:: Data supplied ::
-- Opening Marker --

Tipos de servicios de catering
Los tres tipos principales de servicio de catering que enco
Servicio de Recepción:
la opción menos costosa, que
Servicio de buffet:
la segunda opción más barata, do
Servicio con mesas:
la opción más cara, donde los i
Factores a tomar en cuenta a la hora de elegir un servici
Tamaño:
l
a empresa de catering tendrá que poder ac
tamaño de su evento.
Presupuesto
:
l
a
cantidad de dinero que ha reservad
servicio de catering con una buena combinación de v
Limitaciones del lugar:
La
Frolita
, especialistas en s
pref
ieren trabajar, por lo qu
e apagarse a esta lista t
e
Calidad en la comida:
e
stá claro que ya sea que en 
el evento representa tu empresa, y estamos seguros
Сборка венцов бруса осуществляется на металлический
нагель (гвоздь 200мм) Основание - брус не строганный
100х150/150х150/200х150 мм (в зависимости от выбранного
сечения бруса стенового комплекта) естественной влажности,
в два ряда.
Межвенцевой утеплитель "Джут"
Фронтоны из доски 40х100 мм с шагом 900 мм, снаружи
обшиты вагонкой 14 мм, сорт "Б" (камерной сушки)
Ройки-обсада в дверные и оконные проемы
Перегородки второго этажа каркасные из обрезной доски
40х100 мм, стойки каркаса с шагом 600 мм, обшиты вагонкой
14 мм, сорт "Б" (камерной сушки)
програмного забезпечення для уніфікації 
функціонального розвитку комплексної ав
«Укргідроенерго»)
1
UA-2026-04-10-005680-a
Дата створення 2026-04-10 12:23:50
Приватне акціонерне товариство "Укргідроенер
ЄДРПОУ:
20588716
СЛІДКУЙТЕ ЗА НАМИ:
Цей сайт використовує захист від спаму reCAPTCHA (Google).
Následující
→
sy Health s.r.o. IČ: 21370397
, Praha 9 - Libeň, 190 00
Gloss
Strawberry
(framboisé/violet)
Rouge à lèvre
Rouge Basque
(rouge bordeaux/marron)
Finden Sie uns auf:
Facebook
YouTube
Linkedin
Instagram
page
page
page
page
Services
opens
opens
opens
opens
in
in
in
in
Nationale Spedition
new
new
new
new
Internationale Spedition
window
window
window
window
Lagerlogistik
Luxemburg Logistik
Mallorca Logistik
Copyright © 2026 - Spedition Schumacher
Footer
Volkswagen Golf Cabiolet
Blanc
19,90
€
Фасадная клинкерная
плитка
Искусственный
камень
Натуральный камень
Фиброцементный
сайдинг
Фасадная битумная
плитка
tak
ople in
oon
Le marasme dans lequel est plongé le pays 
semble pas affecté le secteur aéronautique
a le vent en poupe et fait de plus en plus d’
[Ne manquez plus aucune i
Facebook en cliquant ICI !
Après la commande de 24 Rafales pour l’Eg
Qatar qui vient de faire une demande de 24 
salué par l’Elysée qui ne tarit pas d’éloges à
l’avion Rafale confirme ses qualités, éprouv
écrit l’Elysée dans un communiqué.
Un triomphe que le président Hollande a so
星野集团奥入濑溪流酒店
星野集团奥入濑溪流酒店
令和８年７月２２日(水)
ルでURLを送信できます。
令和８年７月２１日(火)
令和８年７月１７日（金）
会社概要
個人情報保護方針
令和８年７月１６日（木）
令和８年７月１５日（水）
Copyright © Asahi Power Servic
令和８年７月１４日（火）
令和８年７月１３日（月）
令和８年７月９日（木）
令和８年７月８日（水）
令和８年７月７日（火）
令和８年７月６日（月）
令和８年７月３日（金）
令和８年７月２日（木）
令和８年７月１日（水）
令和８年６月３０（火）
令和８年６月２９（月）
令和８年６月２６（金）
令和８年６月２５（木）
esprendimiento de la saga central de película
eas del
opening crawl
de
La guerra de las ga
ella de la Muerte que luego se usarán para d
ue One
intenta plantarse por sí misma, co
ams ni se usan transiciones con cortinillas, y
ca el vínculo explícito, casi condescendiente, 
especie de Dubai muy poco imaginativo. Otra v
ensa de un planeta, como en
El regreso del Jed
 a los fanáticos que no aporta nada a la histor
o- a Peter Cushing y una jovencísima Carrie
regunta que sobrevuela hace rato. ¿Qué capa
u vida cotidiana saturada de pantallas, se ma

-- Closing Marker --

:: Exercise ::
From the line with "opening crawl" to the final line of the entries above, return every line exactly as written.

:: Expected answer ::
opening crawl
de
La guerra de las ga
ella de la Muerte que luego se usarán para d
ue One
intenta plantarse por sí misma, co
ams ni se usan transiciones con cortinillas, y
ca el vínculo explícito, casi condescendiente, 
especie de Dubai muy poco imaginativo. Otra v
ensa de un planeta, como en
El regreso del Jed
 a los fanáticos que no aporta nada a la histor
o- a Peter Cushing y una jovencísima Carrie
regunta que sobrevuela hace rato. ¿Qué capa
u vida cotidiana saturada de pantallas, se ma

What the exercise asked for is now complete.